Farmers continue to search for better ways to manage risk of an outbreak of deoxynivalenol (DON) in future corn crops.
One of the areas of most interest is figuring out which corn hybrids are most susceptible to infection. There is currently no screening program for vomitoxin in corn hybrids in Ontario.
Why it matters: Finding ways of reducing risk of a repeat of the 2018 DON corn infection can help farmers make better business decisions.
The vomitoxin in the 2018 corn crop, caused by the presence of several corn cob infections, especially Gibberella, resulted the worst toxin issues in memory. Not only was the amount of infected corn an issue, but the levels of corn at extremely high levels of infection. The amount of highly infected corn — any over five parts per million — was also exceptionally large, making for unprecedented issues with marketing.
“The first thing we can pin the problem on is the weather, but we can’t do much about that,” said Art Schaafsma, a professor in Plant Agriculture at the University of Guelph’s Ridgetown College. “The second thing that always comes to the top, is that a few hybrids are highly susceptible. If we can keep highly susceptible hybrids out of the marketplace it will go a ways to solve the problem.”
Developing resistant hybrids will take a lot longer than screening out hybrids that are highly susceptible, he said. One of the challenges is that some of the most-susceptible hybrids also produce high yield, said Schaafsma.
The Ontario Corn Committee (OCC), the group that operates the annual independent corn hybrid trials has recorded no long-term data on infection by Gibberella and the resulting DON infection. However, it has formed a working group of growers, plant breeders, seed companies, seed pathologists and extension people who will recommend research that can be undertaken in 2019 to help reduce the risk of a similar outbreak.
Samples were collected from each of the plots that go into the OCC indices. They will be reviewed to see what information can be gleaned about factors associated with DON production, the range of tolerance among hybrids to mycotoxin accumulation and the consistency of tolerance across different environments.
The Ontario Corn Committee is the place for the development of a screening system, says Crosby Devitt, vice-president of strategic development for Grain Farmers of Ontario (GFO). The farmer organization has heard for several years through grower resolutions that a screening system for DON is needed in the province.

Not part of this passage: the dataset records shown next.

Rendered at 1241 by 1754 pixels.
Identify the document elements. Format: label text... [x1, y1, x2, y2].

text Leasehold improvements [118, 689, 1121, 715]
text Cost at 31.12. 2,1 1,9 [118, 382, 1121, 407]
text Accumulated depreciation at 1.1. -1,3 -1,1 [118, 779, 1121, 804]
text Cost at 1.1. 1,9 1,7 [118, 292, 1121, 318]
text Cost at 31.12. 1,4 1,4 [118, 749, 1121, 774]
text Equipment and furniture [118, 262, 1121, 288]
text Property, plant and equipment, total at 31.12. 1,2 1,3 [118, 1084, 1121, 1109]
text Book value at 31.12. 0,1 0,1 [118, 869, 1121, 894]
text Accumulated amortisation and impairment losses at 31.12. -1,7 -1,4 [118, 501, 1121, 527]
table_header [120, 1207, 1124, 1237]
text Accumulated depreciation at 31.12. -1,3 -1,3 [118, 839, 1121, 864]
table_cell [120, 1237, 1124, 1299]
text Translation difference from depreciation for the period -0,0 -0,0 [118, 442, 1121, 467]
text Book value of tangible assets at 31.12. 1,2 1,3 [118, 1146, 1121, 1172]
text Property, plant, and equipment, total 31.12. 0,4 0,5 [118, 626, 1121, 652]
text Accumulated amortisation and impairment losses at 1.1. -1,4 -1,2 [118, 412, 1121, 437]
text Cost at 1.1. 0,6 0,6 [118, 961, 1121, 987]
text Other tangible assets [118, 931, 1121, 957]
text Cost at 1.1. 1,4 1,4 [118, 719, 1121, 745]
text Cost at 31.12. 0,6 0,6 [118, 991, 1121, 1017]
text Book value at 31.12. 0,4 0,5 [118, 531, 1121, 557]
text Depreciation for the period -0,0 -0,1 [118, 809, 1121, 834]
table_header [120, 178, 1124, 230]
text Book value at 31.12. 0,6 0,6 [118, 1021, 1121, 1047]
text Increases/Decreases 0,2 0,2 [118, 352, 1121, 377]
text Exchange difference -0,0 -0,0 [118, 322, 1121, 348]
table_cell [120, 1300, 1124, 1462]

There’s also a role for seed companies, he said. Some already have ratings and some do not.
Testing needs a champion
DON infection, while an issue in Michigan and some other American growing areas, is especially an Ontario problem, says Schaafsma. That means that it needs an Ontario solution. He said that there are vomitoxin problem spots somewhere in Ontario most years. The Great Lakes which provide moderate winters and plenty of moisture for growing crops in Ontario, also help create an environment conducive to the growing of mold.
Growers or those affected by the problem will need to fund the independent screening of hybrids for susceptibility.
The process involves inoculating the hybrids, then misting them to grow the infection to test which hybrids are susceptible. The plots have to be hand evaluated and kernels ground to evaluate the true level of infection. It’s a costly process. Schaafsma estimates it could cost $200 per year per hybrid, which would be significant, but compared to the cost of the infection this year “in the grand scheme of things is peanuts.”
“We need to buckle down and come to grips with what we need to do to deal with it,” says Schaafsma. That requires growers, through their organization Grain Farmers of Ontario, end users, like ethanol plants and hog farmers, to be involved and invest in solutions, he says.
“The GFO goal is to have good ratings one way or another,” said Devitt. “There’s a big investment in corn seed in this province. We’ve got to be able to find money in the system to do what we need to do.”